US Coast Guard officer (born c. 1963)

Rear Admiral Meredith L. Austin (born c. 1963) is a retired United States Coast Guard officer who served as the Acting Deputy Assistant Secretary for Incident Command and Control within the Office of the Assistant Secretary Preparedness and Response (ASPR) since February 2020 to December 2020.

== Education ==
Austin graduated from the United States Coast Guard Academy in 1985 with a degree in Marine Science. She earned a Master of Science in Public Health in Industrial Hygiene from the University of North Carolina-Chapel Hill in 1994 and a Master of Arts in Homeland Security from the Naval Postgraduate School in Monterey, California in 2007. Austin is a NIMS certified Type I Incident Commander, and has earned the designations of Certified Industrial Hygienist and Certified Emergency Manager.

== Coast Guard career ==
Austin is the acting Deputy Assistant Secretary for Incident Command and Control within the Office of the Assistant Secretary Preparedness and Response (ASPR). Austin also oversees the leadership team managing the Department's Continuity of Operations Program (COOP), Critical Infrastructure Program (CIP), and the HHS Secretary's Operations Center (SOC). In addition, Austin serves as the ASPR Deputy Director of the Joint Coordination Cell (JCC).

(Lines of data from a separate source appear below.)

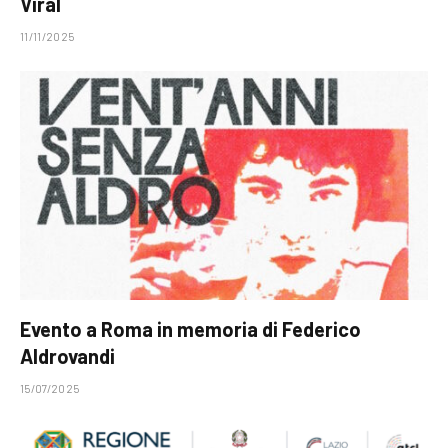
Viral
11/11/2025
Evento a Roma in memoria di Federico
Aldrovandi
15/07/2025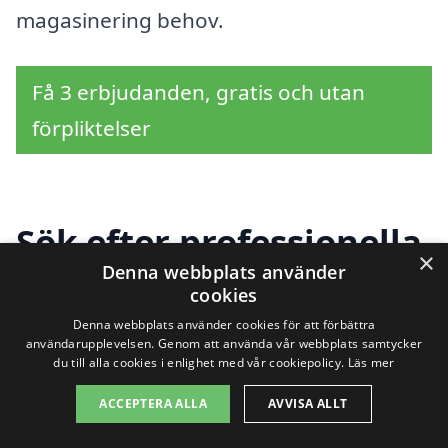
magasinering behov.
Få 3 erbjudanden, gratis och utan
förpliktelser
Sök efter professionella
×
Denna webbplats använder
tjänster för
cookies
magasinering i städer
Denna webbplats använder cookies för att förbättra
användarupplevelsen. Genom att använda vår webbplats samtycker
du till alla cookies i enlighet med vår cookiepolicy.
Läs mer
nära Lunne
ACCEPTERA ALLA
AVVISA ALLT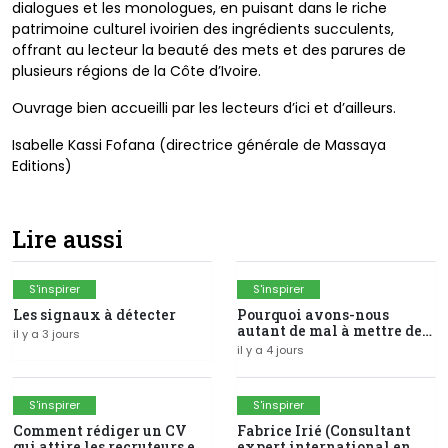
dialogues et les monologues, en puisant dans le riche
patrimoine culturel ivoirien des ingrédients succulents,
offrant au lecteur la beauté des mets et des parures de
plusieurs régions de la Côte d’Ivoire.
Ouvrage bien accueilli par les lecteurs d’ici et d’ailleurs.
Isabelle Kassi Fofana (directrice générale de Massaya
Editions)
Lire aussi
S'inspirer
S'inspirer
Les signaux à détecter
Pourquoi avons-nous
autant de mal à mettre de
il y a 3 jours
l'argent de côté ?
il y a 4 jours
S'inspirer
S'inspirer
Comment rédiger un CV
Fabrice Irié (Consultant
qui attire les recruteurs en
expert international en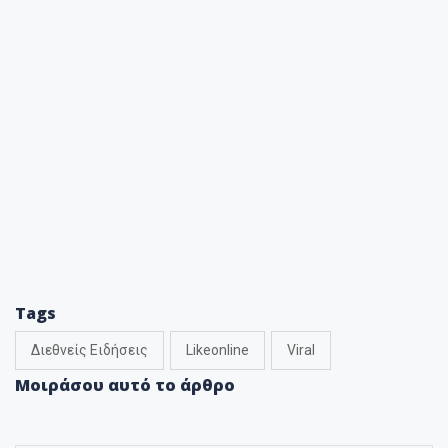
Tags
Διεθνείς Ειδήσεις
Likeonline
Viral
Μοιράσου αυτό το άρθρο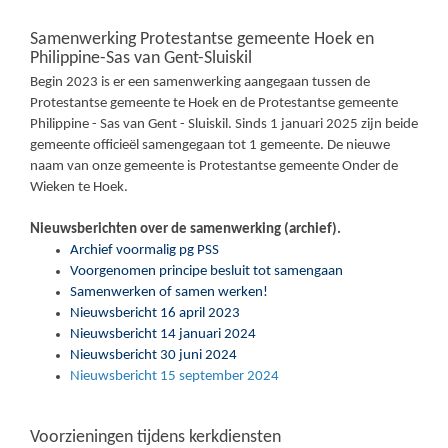
Samenwerking Protestantse gemeente Hoek en
Philippine-Sas van Gent-Sluiskil
Begin 2023 is er een samenwerking aangegaan tussen de
Protestantse gemeente te Hoek en de Protestantse gemeente
Philippine - Sas van Gent - Sluiskil. Sinds 1 januari 2025 zijn beide
gemeente officieël samengegaan tot 1 gemeente. De nieuwe
naam van onze gemeente is Protestantse gemeente Onder de
Wieken te Hoek.
Nieuwsberichten over de samenwerking (archief).
Archief voormalig pg PSS
Voorgenomen principe besluit tot samengaan
Samenwerken of samen werken!
Nieuwsbericht 16 april 2023
Nieuwsbericht 14 januari 2024
Nieuwsbericht 30 juni 2024
Nieuwsbericht 15 september 2024
Voorzieningen tijdens kerkdiensten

Prior to her assignment to HHS in February 2020, Austin was the Coast Guard Deputy for Operations, Policy and Capabilities. In this capacity, she was responsible for establishing and providing operational strategy, policy, capability and resources to meet national priorities for U.S. Coast Guard missions, programs and services.

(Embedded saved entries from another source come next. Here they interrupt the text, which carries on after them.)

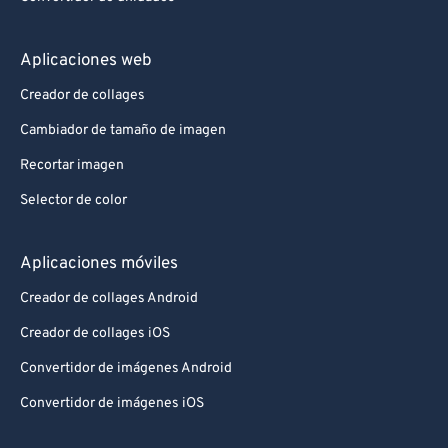
Aplicaciones web
Creador de collages
Cambiador de tamaño de imagen
Recortar imagen
Selector de color
Aplicaciones móviles
Creador de collages Android
Creador de collages iOS
Convertidor de imágenes Android
Convertidor de imágenes iOS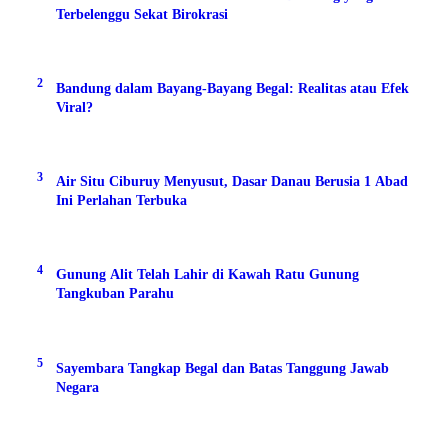
Terbelenggu Sekat Birokrasi
2
Bandung dalam Bayang-Bayang Begal: Realitas atau Efek
Viral?
3
Air Situ Ciburuy Menyusut, Dasar Danau Berusia 1 Abad
Ini Perlahan Terbuka
4
Gunung Alit Telah Lahir di Kawah Ratu Gunung
Tangkuban Parahu
5
Sayembara Tangkap Begal dan Batas Tanggung Jawab
Negara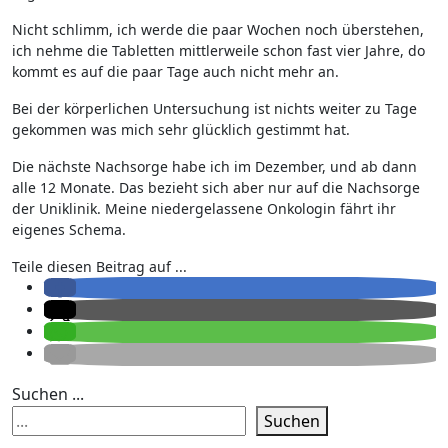
Nicht schlimm, ich werde die paar Wochen noch überstehen,
ich nehme die Tabletten mittlerweile schon fast vier Jahre, do
kommt es auf die paar Tage auch nicht mehr an.
Bei der körperlichen Untersuchung ist nichts weiter zu Tage
gekommen was mich sehr glücklich gestimmt hat.
Die nächste Nachsorge habe ich im Dezember, und ab dann
alle 12 Monate. Das bezieht sich aber nur auf die Nachsorge
der Uniklinik. Meine niedergelassene Onkologin fährt ihr
eigenes Schema.
Teile diesen Beitrag auf ...
Suchen ...
Suchen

Austin has held several commands including Fifth District Commander; Sector Delaware Bay, executing the Coast Guard's 11 statutory missions along the coasts of New Jersey, Delaware, and Pennsylvania; the Pacific Strike Team and the National Strike Force, responding to oil and hazardous substance spills and threats from Weapons of Mass Destruction in support of Coast Guard, Environmental Protection Agency and Department of Defense On-Scene Coordinators throughout the United States, its territories, and other nations.